Standard Sets are collections of standardised outcomes and instruments. They represent the missing link to measure the quality and value of care but must be developed using rigorous methods. Since 2012 the International Consortium for Health Outcomes Measurement (ICHOM) has been developing global Standard Sets including outcomes, measurement tools, time-points, and risk adjustment factors to improve value-based healthcare. In 2016 ICHOM developed a Standard Set to measure the value of maternity care which included measures of health-related quality of life, incontinence, emotional wellbeing, pain during sex, birth experience, breastfeeding experience and self-efficacy, and mother infant bonding. To be implemented in practice, maternity services must have confidence that the outcomes and measures included in the Set were developed using rigorous methods and that the measures are valid and reliable in childbearing women. Until recently, the quality of the set had not been evaluated.

Ensuring the validity of PROMs in maternity care

As a group of researchers from the Transforming Maternity Care Collaborative we evaluated the quality and feasibility of the ICHOM Standard Set for Pregnancy and Childbirth. Firstly, we conducted two systematic reviews to assess the quality of the Standard Set development process (manuscript currently under review), and the quality and suitability of the PROMs included in the Set. While the Set was developed using rigorous methods, five included PROMs had not been previously been validated in childbearing women.

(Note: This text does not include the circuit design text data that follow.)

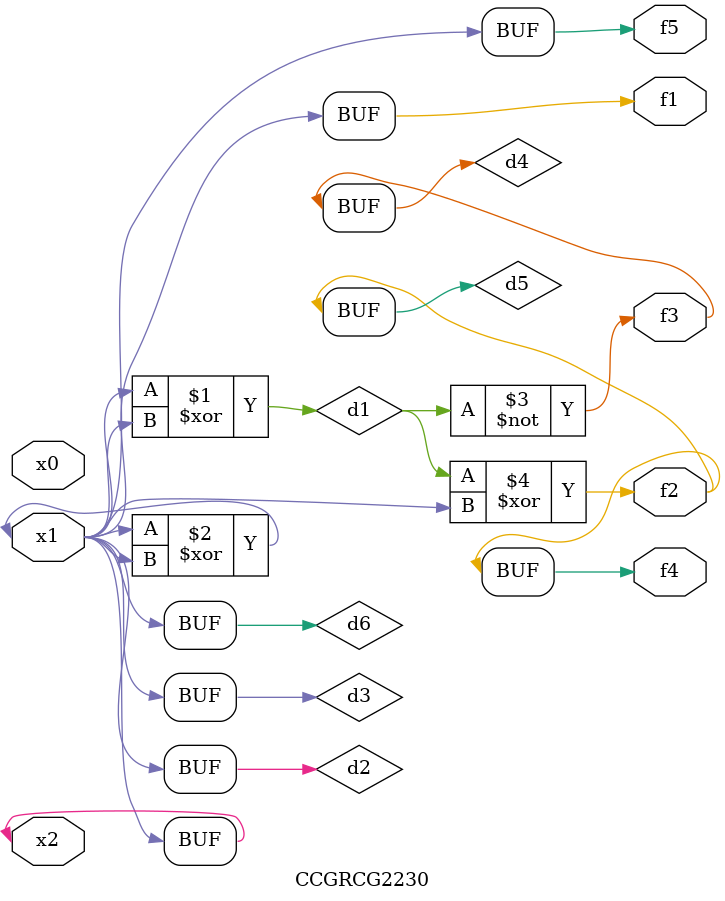
<source format=v>
module CCGRCG2230(
	input x0, x1, x2,
	output f1, f2, f3, f4, f5
);

	wire d1, d2, d3, d4, d5, d6;

	xor (d1, x1, x2);
	buf (d2, x1, x2);
	xor (d3, x1, x2);
	nor (d4, d1);
	xor (d5, d1, d2);
	buf (d6, d2, d3);
	assign f1 = d6;
	assign f2 = d5;
	assign f3 = d4;
	assign f4 = d5;
	assign f5 = d6;
endmodule

</source>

We conducted a program of work to evaluate the psychometric performance of these unvalidated PROMs in childbearing women. We conducted a study with 309 consecutive women from one large tertiary hospital in Queensland and collected survey data at five time-points as prescribed by ICHOM (at booking, and 36 weeks of pregnancy and one, six and 26 weeks after birth). We also collected electronic hospital data at six weeks following birth. We provided women with the option of using a tablet device while attending an antenatal care visit, electronic survey completion on their own device, or to complete the survey by phone with the research midwife. The ICHOM Standard Set was acceptable to women. Almost all women invited agreed to participate (95%), and response rates were high at all time-points; being highest at booking (92%) and lowest at 26-weeks post birth (71%).

We conducted psychometric analysis on five PROMs and developed recommendations and/or refinement of the tools to measure health related quality of life (Slavin, Gamble, Creedy, Fenwick, & Pallant, 2019), urinary and anal incontinence (Slavin, Gamble, Creedy, & Fenwick 2019; Slavin, Creedy, & Gamble, 2019), depression symptoms (Slavin, Creedy & Gamble, 2020a), and social support (Slavin, Creedy and Gamble, 2020b).

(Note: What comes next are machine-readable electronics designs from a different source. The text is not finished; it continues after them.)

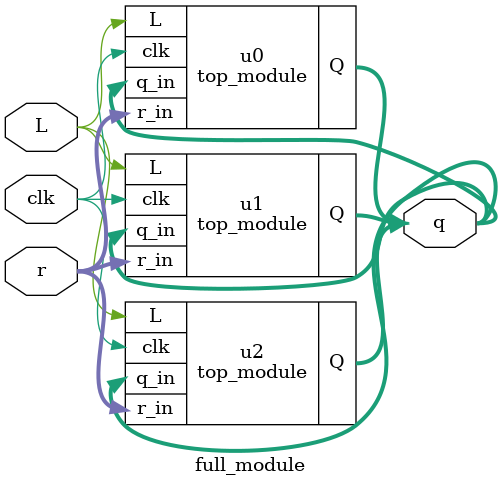
<source format=sv>
module top_module(
    input clk,
    input L,
    input [2:0] q_in,
    input [2:0] r_in,
    output reg [2:0] Q
);

    always @(posedge clk) begin
        if (L) begin
            Q <= r_in;
        end else begin
            Q <= {Q[1] ^ Q[2], Q[0], Q[2]};
        end
    end

endmodule
module full_module(
    input [2:0] r,
    input L,
    input clk,
    output reg [2:0] q
);

    top_module u0 (.clk(clk), .L(L), .q_in(q), .r_in(r), .Q(q));
    top_module u1 (.clk(clk), .L(L), .q_in(q), .r_in(r), .Q(q));
    top_module u2 (.clk(clk), .L(L), .q_in(q), .r_in(r), .Q(q));

endmodule

</source>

Our findings support the implementation of the revised Standard Set for Pregnancy and Childbirth to measure value of maternity care. If your health service is interested in using the ICHOM Standard Set and you would like assistance designing methods for women to report their experiences, our study team can assist you.

References
Slavin, V., Gamble, J., Creedy, D. K., Fenwick, J., & Pallant J. (2019). Measuring physical and mental health during pregnancy and postpartum in an Australian childbearing population – validation of the PROMIS Global Short Form. BMC Pregnancy and Childbirth, 19, 370.

Slavin, V., Gamble, J., Creedy, D. K., & Fenwick, J. (2019). Perinatal incontinence: Psychometric evaluation of the International Consultation on Incontinence Questionnaire –Urinary Incontinence Short Form and Wexner Scale. Neurology and Urodynamics, 38(8), 2209-2223.

Slavin, V., Creedy, D. K., & Gamble, J. (2019). Benchmarking outcomes in maternity care: Perinatal incontinence–a framework for standardised reporting. Midwifery, 102628, 1-11.

Slavin, V., Creedy, D. K., & Gamble, J. (2020a). Comparison of screening accuracy of the Patient Health Questionnaire–2 using two case-identification methods during pregnancy and childbirth. BMC Pregnancy and Childbirth, 20, 211.

Slavin, V., Creedy, D. K., & Gamble, J. (2020b). Single Item Measure of Social Supports: Evaluation of construct validity during pregnancy. Journal of Affective Disorders, 272, 91-97.